Hospitals are often growing, acquiring new facilities and systems to expand their reach and services. This growth can lead to increased revenue and better patient outcomes. However, obligations like those related to medical records custodianship represent hidden or overlooked costs.
Managing the records and custodianship of the acquired facilities constitutes one such cost. In this post, we’ll explore what happens when hospitals acquire new facilities, their obligations for managing records and custodianship, and the most cost-efficient way to approach this task.

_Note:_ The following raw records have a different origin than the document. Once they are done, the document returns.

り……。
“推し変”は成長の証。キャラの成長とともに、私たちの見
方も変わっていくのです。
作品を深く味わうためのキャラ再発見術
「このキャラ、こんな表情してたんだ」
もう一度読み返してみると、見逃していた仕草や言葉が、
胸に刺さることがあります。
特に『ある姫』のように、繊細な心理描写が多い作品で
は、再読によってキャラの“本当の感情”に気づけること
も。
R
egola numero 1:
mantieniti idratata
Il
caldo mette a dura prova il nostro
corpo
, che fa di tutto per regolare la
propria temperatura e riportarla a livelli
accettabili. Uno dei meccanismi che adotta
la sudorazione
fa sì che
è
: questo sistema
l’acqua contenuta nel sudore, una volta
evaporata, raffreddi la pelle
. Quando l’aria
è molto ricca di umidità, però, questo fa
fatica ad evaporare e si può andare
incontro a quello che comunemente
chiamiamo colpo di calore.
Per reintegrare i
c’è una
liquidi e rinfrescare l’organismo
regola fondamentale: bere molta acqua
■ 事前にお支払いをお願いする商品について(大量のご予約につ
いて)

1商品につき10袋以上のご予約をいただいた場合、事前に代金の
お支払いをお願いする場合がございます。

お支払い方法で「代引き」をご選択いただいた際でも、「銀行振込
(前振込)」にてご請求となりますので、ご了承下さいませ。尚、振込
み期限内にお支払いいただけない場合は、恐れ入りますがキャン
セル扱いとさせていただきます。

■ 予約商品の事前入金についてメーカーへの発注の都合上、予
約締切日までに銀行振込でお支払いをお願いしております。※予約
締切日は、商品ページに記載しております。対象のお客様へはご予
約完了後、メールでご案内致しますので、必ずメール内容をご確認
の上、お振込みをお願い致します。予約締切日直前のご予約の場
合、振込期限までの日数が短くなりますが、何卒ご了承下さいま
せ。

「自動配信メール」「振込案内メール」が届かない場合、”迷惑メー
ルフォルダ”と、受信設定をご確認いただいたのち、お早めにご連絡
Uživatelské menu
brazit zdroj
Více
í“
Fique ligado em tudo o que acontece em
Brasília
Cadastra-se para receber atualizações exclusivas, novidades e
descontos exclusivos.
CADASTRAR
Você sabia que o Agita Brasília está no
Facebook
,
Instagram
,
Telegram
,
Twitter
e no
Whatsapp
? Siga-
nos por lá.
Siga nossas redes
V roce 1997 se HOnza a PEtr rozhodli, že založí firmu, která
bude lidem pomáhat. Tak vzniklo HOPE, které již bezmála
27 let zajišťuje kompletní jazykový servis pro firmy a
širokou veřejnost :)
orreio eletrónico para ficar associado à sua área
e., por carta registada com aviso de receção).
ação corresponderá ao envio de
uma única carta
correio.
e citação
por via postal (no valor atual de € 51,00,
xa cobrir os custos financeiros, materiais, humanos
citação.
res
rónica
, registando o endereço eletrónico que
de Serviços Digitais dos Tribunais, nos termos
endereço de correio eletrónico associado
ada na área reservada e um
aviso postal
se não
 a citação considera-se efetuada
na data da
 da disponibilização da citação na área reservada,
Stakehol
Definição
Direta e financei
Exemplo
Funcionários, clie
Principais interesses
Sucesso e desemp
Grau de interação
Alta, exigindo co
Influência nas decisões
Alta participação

What happens when acquiring a facility?
When a hospital acquires a new facility, they assume control of all its records, both active and “inactive.” Of course, no medical record is truly “inactive” until reaches its retention point and can be securely destroyed.
These records include medical records, but also financial records and administrative records, among others. The hospital must manage these records and ensure their security and confidentiality.
What are your obligations for custodianship?
Custodianship is the act of storing, accessing, retaining, and destroying records. As the custodian of the acquired records, the hospital must maintain them according to legal and regulatory requirements. This includes ensuring that the records are secure, accessible only to authorized personnel, and retained for the required period.
This also means the acquiring hospital or physician must manage access, keeping records available for patients when they’re needed. Patients need records for a variety of reasons, including continuing medical care or legal discovery. In either event, the acquiring hospital is responsible for their timely production.
What’s the right way to approach custodianship?
Custodianship of newly acquired records requires intense management and a diverse array of processes. It is not something that can be done haphazardly or without careful consideration. The hospital must ensure that they have the appropriate personnel, resources, and systems in place to manage custodianship effectively.
The complexity of managing newly acquired records stems from the complexity of the existing management protocols of those records. Multiple or varied electronic medical records systems, varied forms and methods of storage, and the presence or lack of a destruction policy all influence the issue. The lack of any defined records management protocols in newly acquired records heightens the complexity even more.
An alternative option: purchase custodianship services upfront
An alternative option for hospitals is to purchase custodianship services upfront. This means that the hospital engages a third-party vendor to manage the acquired facility’s records and custodianship. This approach can save the hospital time, money, and resources that would otherwise be spent on managing custodianship internally. Additionally, it ensures custodianship according to legal and regulatory requirements, helping prevent costly fines and penalties.
Third-party custodianship doesn’t stop at simple aspects of management, like secure storage. Secure storage and access to records is the foundation of records custodianship, but thorough third-party custodianship providers offer services reaching far beyond the basic needs. The best custodianship options offer upfront opportunities to outsource more complicated aspects, like EMR systems management, to a more capable or qualified third-party team.
Third-party medical records custodianship for your hospital or practice
The hidden costs of hospital growth can have a significant impact on a hospital’s bottom line. Medical records custodianship of acquired records is just one of the many costs that hospitals must consider when expanding.
By understanding their obligations and taking a proactive approach to custodianship, hospitals can avoid costly mistakes and ensure that they are compliant with legal and regulatory requirements. For those who would rather avoid the headaches of custodianship, purchasing custodianship services upfront may be a viable alternative.